CHALLENGES —
a: In the forum post about display lists, at about what frame rate could the engine handle one pass of the Sponza model?
b: Pick up the forum post about OpenGL display lists after its last line and keep writing.

SOURCE —
┄┄┄┄┄┄┄┄┄┄
Display lists not really giving a performance boost

Started by
2 comments, last by BlueSpud 10 years, 6 months ago

Hello,

Recently, I've been stress testing my game engine after implementing my deferred renderer. I loaded in the Sponza model that Crytech provides for testing lighting in Cry Engine, even though many people use it for their own engines. The engine could handle one pass of the model at about 30 fps. So I popped into my 3D modeler and it was able to render 3 passes real time just fine. I also tried it in blender as well. I started to clock the different parts of the rendering and the lighting takes little to no time to do. I'm using FBOs, but I don't thing that would effect speed. I looked into ways to optimize mesh rendering and found display lists are the fastest. After putting them in, I didn't get much of a boost in fps. In the openGl settings of my 3D program, there is an option to use display lists, and I have it on so this left me puzzled. I've looked for a while now to find a solution, changing the state less often, etc. but nothing. So here is my code to create the display list:


 list = glGenLists(1);
        glNewList(list, GL_COMPILE);
        for (int i = 0; i < ModelRegistry.models[m].m.obj.size(); i++)
┄┄┄┄┄┄┄┄┄┄
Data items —
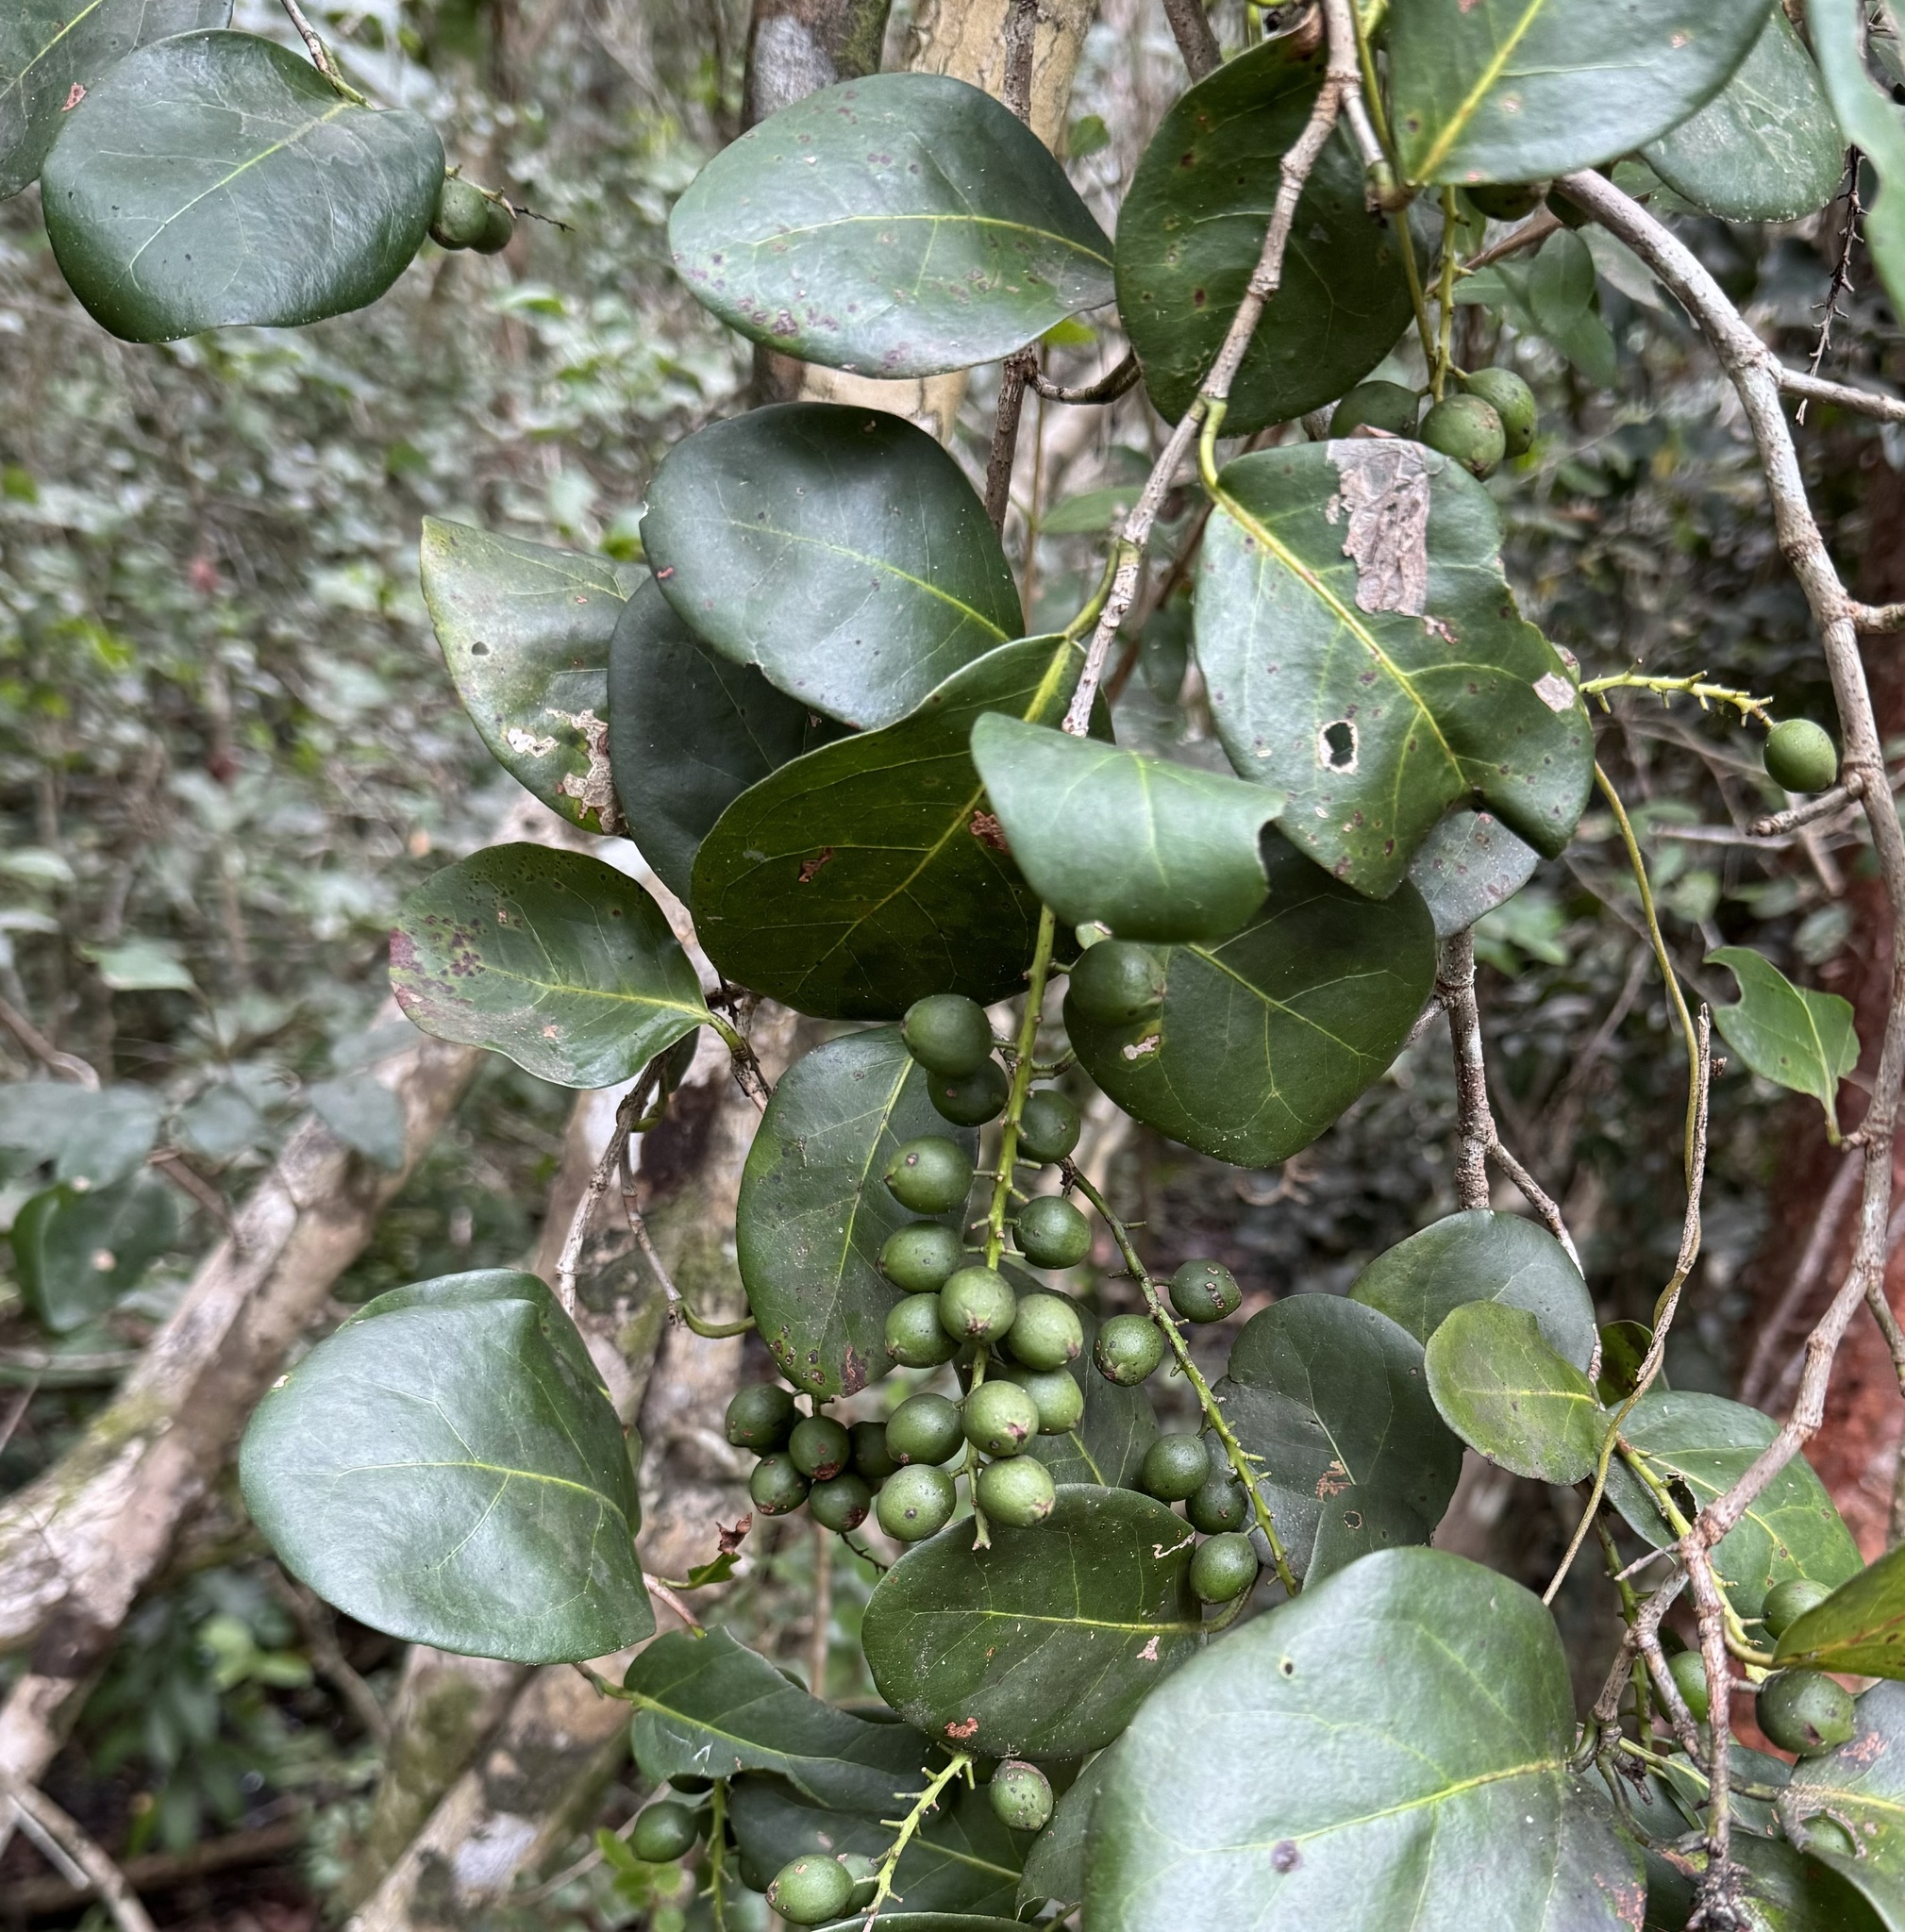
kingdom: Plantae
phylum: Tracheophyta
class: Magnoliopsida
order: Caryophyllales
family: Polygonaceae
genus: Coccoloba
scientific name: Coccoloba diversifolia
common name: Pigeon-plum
┄┄┄┄┄┄┄┄┄┄
RESPONSES TO THE TASKS —
a: About 30 fps.

b:
        {
            glBegin(GL_TRIANGLES);
            glNormal3f(ModelRegistry.models[m].m.obj[i].nx1, ModelRegistry.models[m].m.obj[i].ny1, ModelRegistry.models[m].m.obj[i].nz1);
            glTexCoord2f(ModelRegistry.models[m].m.obj[i].tx1, ModelRegistry.models[m].m.obj[i].ty1);
            glVertex3f(ModelRegistry.models[m].m.obj[i].x1,ModelRegistry.models[m].m.obj[i].y1,ModelRegistry.models[m].m.obj[i].z1);
            glNormal3f(ModelRegistry.models[m].m.obj[i].nx2, ModelRegistry.models[m].m.obj[i].ny2, ModelRegistry.models[m].m.obj[i].nz2);
            glTexCoord2f(ModelRegistry.models[m].m.obj[i].tx2, ModelRegistry.models[m].m.obj[i].ty2);
            glVertex3f(ModelRegistry.models[m].m.obj[i].x2,ModelRegistry.models[m].m.obj[i].y2,ModelRegistry.models[m].m.obj[i].z2);
            glNormal3f(ModelRegistry.models[m].m.obj[i].nx3, ModelRegistry.models[m].m.obj[i].ny3, ModelRegistry.models[m].m.obj[i].nz3);
            glTexCoord2f(ModelRegistry.models[m].m.obj[i].tx3, ModelRegistry.models[m].m.obj[i].ty3);
            glVertex3f(ModelRegistry.models[m].m.obj[i].x3,ModelRegistry.models[m].m.obj[i].y3,ModelRegistry.models[m].m.obj[i].z3);
            glEnd();
        }
            glEndList();

And here is my rendering code:


void object::renderObjectWithProgram(GLuint program)
{
    //default values for the textures
    glUniform1i(glGetUniformLocation(program,"texture"),0);
    glUniform1i(glGetUniformLocation(program,"specularTexture"),1);
    glUniform1i(glGetUniformLocation(program,"normalTexture"),2);
    
    renderCamera();
    glUseProgram(program);
    glScalef(scaleFloat, scaleFloat, scaleFloat);
    glTranslatef(-x, -y, -z);

    glActiveTexture(GL_TEXTURE0);
    glBindTexture(GL_TEXTURE_2D, textureID);
    glActiveTexture(GL_TEXTURE1);
    glBindTexture(GL_TEXTURE_2D, specularID);
    glActiveTexture(GL_TEXTURE2);
    glBindTexture(GL_TEXTURE_2D, normalID);

    glDisable(GL_LIGHTING);
    /*
    for (int i = 0; i < ModelRegistry.models[m].m.obj.size(); i++)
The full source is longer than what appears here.